In addition to the forty-eight challenge boxes available for single player, Open Me! also includes a robust creation suite for making your own devilish boxes. As your complete the game’s normal boxes, you’ll accumulate XP. These experience points can be cashed in for new contraptions and mechanics to add to your own personal box. After taking a picture of something you would like to use as a prize (PG-rated, of course), seal it away inside your box and send it out on the internet for other players to try. As other people attempt your puzzle box, XP will be sent back to you for every time you stump a player with a seeming impossible box, allowing you to unlock more tools and construct an even more elaboration contraption.
NOT
It should be a single player affair
Open Me! offers a unique mode allowing two players in a local vicinity (meaning no infrastructure play, for obvious reasons) to team up together and tackle unique challenge boxes dedicated for two sets of hands. These boxes are exclusive to the two-player modes as some require leapfrogging over one another to unlock one segment on a given box before continuing onto the next. As I was not able to locate a second person that owned Open Me! to test out this mode, it is difficult to rate this mode honestly. One issue I could foresee is having a game space large enough for both players to maneuver around each other while trying to work out some of the trickier sliding puzzles.
Controls can be a hassle
As everything in Open Me! is driven solely by touch, some of the more active puzzles can lead to tapping buttons too much or shaking your console just enough for the rear camera to lose sync with the AR cards. These periods of re-synchronization can lead to just barely missing the threshold for an A rank or even finishing a puzzle box entirely. Even walking too quickly around the box to get a better angle can frequently lead to these desyncs. In a game where each puzzle is a race against the clock, losing your place and having to wait for the system to catch up and recalculate your box can be quite frustrating in Open Me!

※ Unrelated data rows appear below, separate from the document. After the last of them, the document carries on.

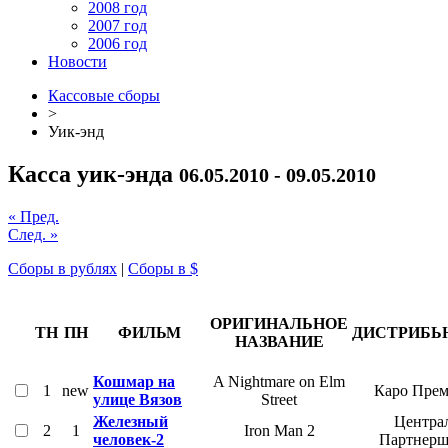
2008 год
2007 год
2006 год
Новости
Кассовые сборы
>
Уик-энд
Касса уик-энда
06.05.2010 - 09.05.2010
« Пред.
След. »
Сборы в рублях
|
Сборы в $
ОРИГИНАЛЬНОЕ
ТН
ПН
ФИЛЬМ
ДИСТРИБЬ
НАЗВАНИЕ
Кошмар на
A Nightmare on Elm
1
new
Каро Прем
улице Вязов
Street
Железный
Центра
2
1
Iron Man 2
человек-2
Партнер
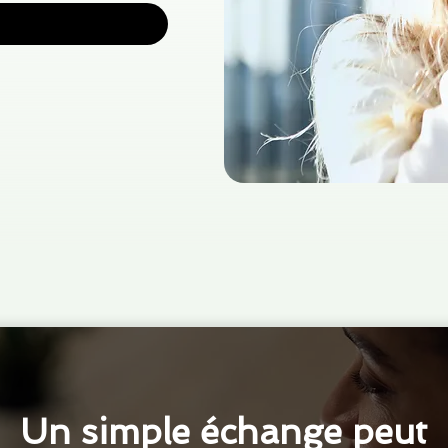
Un simple échange peut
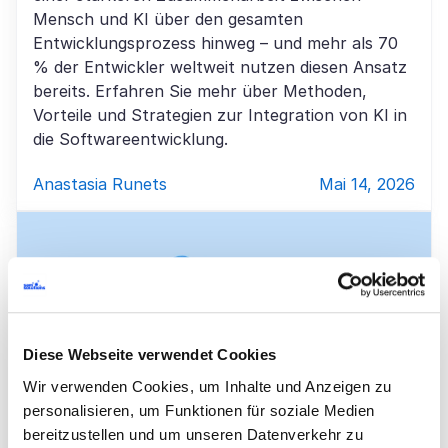
Mensch und KI über den gesamten
Entwicklungsprozess hinweg – und mehr als 70
% der Entwickler weltweit nutzen diesen Ansatz
bereits. Erfahren Sie mehr über Methoden,
Vorteile und Strategien zur Integration von KI in
die Softwareentwicklung.
Anastasia Runets
Mai 14, 2026
Diese Webseite verwendet Cookies
Wir verwenden Cookies, um Inhalte und Anzeigen zu
personalisieren, um Funktionen für soziale Medien
bereitzustellen und um unseren Datenverkehr zu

On some of the more technical boxes, playing too far from the system can lead to leaving some of the buttons too small to touch. Tapping the outside of a button will lead to nothing happening in addition to lowering the score at the end of a level due to wasted moves. Getting too close to the AR cards however will lead to a similar issue of losing connection with the AR marker and having to regain that connection before being able to continue on with the puzzles in Open Me!
VERDICT
Open Me! is one of the more novel projects to come from Playstation C.A.M.P. (while certainly not as quirky as Tokyo Jungle) and gives a bit more life into the Vita’s game library. Players that enjoy that feeling of solving a case in the Ace Attorney series or exploring the old island of Myst can appreciate the challenges to Open Me! If you’re in the mood to get a bit more active with your video games or are looking for the next good challenge can find plenty in Open Me!‘s mystery boxes.
[Editor’s Note: Open Me! was reviewed on the PS Vita platform. The game was provided to us by the publisher for review purposes.]